= 2010 TVB corruption scandal =

The TVB corruption scandal was a corruption probe involving the general manager of the Television Broadcasts Limited (TVB) Stephen Chan and two other TVB staff who were arrested by the Independent Commission Against Corruption (ICAC) in Operation: Valiant. Aside from Chan, involved was TVB head of business development Wilson Chan Wing-suen, TVB variety department executive Wilson Chin Kwok-wai, actor Ning Jin and Edthancy Tseng Pei-kun, head of an advertising company. TVB confirmed that three of their employees were involved, and that their duties and work had been suspended pending further development.

==Background==
Chan was said to control a shell company through his personal assistant to which he was alleged to have awarded production contracts from TVB. The shell company had no production facilities of its own but outsourced the work to other production houses at a much lower rate than it receives from TVB, pocketing the difference the shell company having accumulated as much as HK$10 million over the years. This outsourcing is itself thought to be unnecessary since TVB has the resources in house to handle these productions. One of the arrested is the manager of artist's contracts at TVB and using this position many actors and actresses had been asked to perform in major shows and other functions, and even ribbon cutting ceremonies for free or at very low pay in return for possible future favour. These artists included Bernice Liu, Moses Chan, Raymond Lam, Bosco Wong, Tavia Yeung and Charmaine Sheh.

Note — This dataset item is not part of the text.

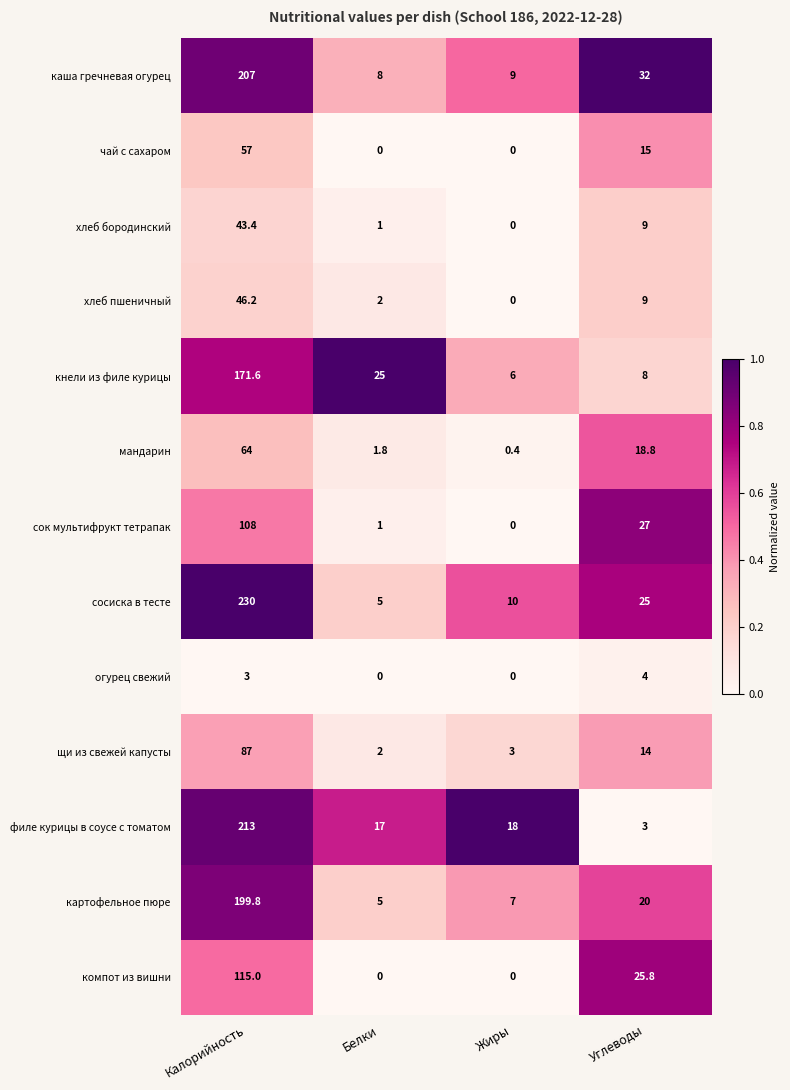

True or false: огурец свежий has a value of 0.0 at Жиры.

True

Prior to the arrest, in late February 2010, speculation existed that TVB deputy chairman Mona Fong had dropped Stephen Chan from her inner circle after he failed to accompany her to a variety show. Chan was also blamed over a copyright issue with the Hong Kong Recording Industry Alliance, and has not been popular with the staff after he laid off hundreds of employees in 2009. Many other artists however have expressed regrets in the situation.

==Arrests and release on bail==
Chan and the four other were arrested on 11 March 2010 and were released on bail without being charged, the next day. On 18 March 2010, Chan made a public appearance for the first time since his arrest. Chan said that the mask he wore while returning home was because of a shaving wound refuting media reports that it was related to his arrest. Chan also thanks those who sent text messages of support.

I am living well at this moment though there must be some changes to my life. Everyone must experience some ups and downs in their life. If one day you come across any puzzling situation, don't panic ... because the truth must stand while the lies must fall....
 I knew the media were waiting outside, so I tried to tidy up myself. But I accidentally cut my cheek while shaving. To avoid the public misunderstanding that the wound was related to the ICAC, I decided to wear a mask....
 I was concerned with the personal safety of my media friends and the public. If I held an impromptu briefing, it would create chaos and bring inconvenience to passersby.
 So, I decided to [hold this press briefing] in a prearranged setting and orderly manner to satisfy the media friends who then will no longer need to wait outside my home.

Chan was cleared of charges relating to some activities at TVB in November 2010, but three other incidents relating to bribery and conspiracy to defraud are still being investigated. Chan resumed his TVB duties on 16 November, but his duties will not involve artist management and casting arrangement.

==Acquittal==
Following a trial Chan and his co-accused were acquitted of all charges in the September 2011. The prosecution could not prove beyond a reasonable doubt that Chan knew the details of a payment of HK$300,000 withheld from TVB and five actresses. The court also found that Chan was paid to be an administrator at TVB, and any remuneration he received from the Olympic City shopping mall was as a performer and this did not conflict with his role at TVB.

Following Chan's acquittal a number of artists identified with the Chan faction at TVB have failed to have their contracts renewed.